Can you explain the safeguards Union and Terre Haute agreed to under the COPA and how they’re supposed to protect the community?

As part of the COPA, Union and Terre Haute committed to several measures aimed at curbing the downsides of reduced competition. One key piece is price caps, which are intended to prevent drastic cost increases for patients. They also pledged to preserve essential healthcare services in the region, ensuring that critical care doesn’t disappear post-merger. These conditions are meant to act as a safety net, reassuring the state that the merger won’t leave residents worse off. The idea is to balance the loss of competition with enforceable promises that prioritize community health needs over profit motives.

How effective do you think these safeguards will be in the long run, especially given expert skepticism about enforcement?

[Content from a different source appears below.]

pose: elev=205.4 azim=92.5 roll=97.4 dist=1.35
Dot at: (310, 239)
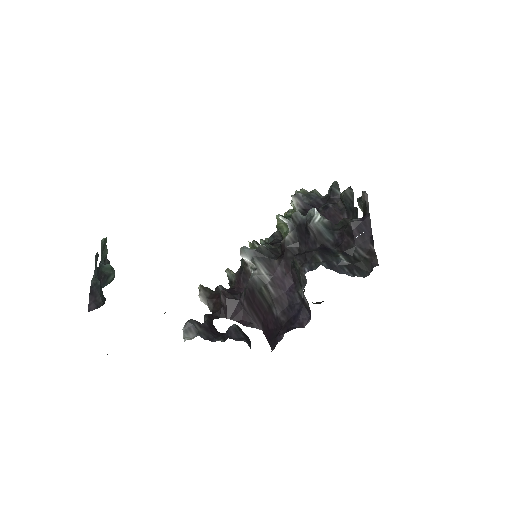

Honestly, the track record of these safeguards isn’t very encouraging. Experts point out that enforcing these rules after a merger is incredibly challenging. Once a hospital system gains dominant market power, the state’s leverage diminishes—fines or penalties can often just be passed on to patients through higher costs. There’s also the issue of the COPA’s limited duration; some of these stipulations start expiring in five years. Without ongoing competition or strong oversight, there’s a real risk that prices could spike or quality could drop once those guardrails are gone. It’s a gamble, and history suggests the house often wins.

What kind of impact might this merger have on the local healthcare market in Vigo County specifically?

The impact could be profound. The FTC estimates that the combined Union-Terre Haute system will control nearly three-fourths of the inpatient hospital services market in Vigo County. That level of dominance effectively creates a monopoly, meaning patients and insurers have little to no alternative options. Without competition, there’s less incentive to keep prices down or innovate in care delivery. It could also affect nearby smaller providers or clinics, squeezing them out or limiting their ability to compete. For the community, this might mean fewer choices and potentially higher costs over time.

Looking at past COPA-approved mergers in other states, what lessons can Indiana learn from those experiences?

Past examples paint a cautionary picture. Take Ballad Health in Tennessee and Virginia—after their COPA was approved in 2018, emergency room wait times tripled, and quality metrics often fell short, yet the state struggled to hold them accountable due to weak enforcement mechanisms. Similarly, Mission Health in North Carolina saw inpatient prices jump 20% during their COPA and even more after it was repealed. These cases show that promised benefits don’t always materialize, and without robust oversight, costs and care quality can suffer. Indiana needs to be proactive in monitoring and enforcing commitments, or they risk repeating these mistakes.

What is your forecast for the future of hospital mergers and COPAs in the U.S., given the growing tension between state and federal priorities?

I think we’re at a crossroads. On one hand, states are increasingly turning to COPAs as a way to address local healthcare challenges, especially in rural areas where hospitals are struggling financially. They see mergers as a lifeline. On the other hand, federal regulators are ramping up their warnings about the long-term harms of reduced competition, backed by solid evidence of price hikes and quality declines. I expect this friction to grow, potentially leading to legal battles or new federal policies to limit COPAs. For now, the trend of states approving these deals will likely continue, but if outcomes like Indiana’s don’t deliver on promises, we could see a major push for reform or stricter federal oversight in the next decade.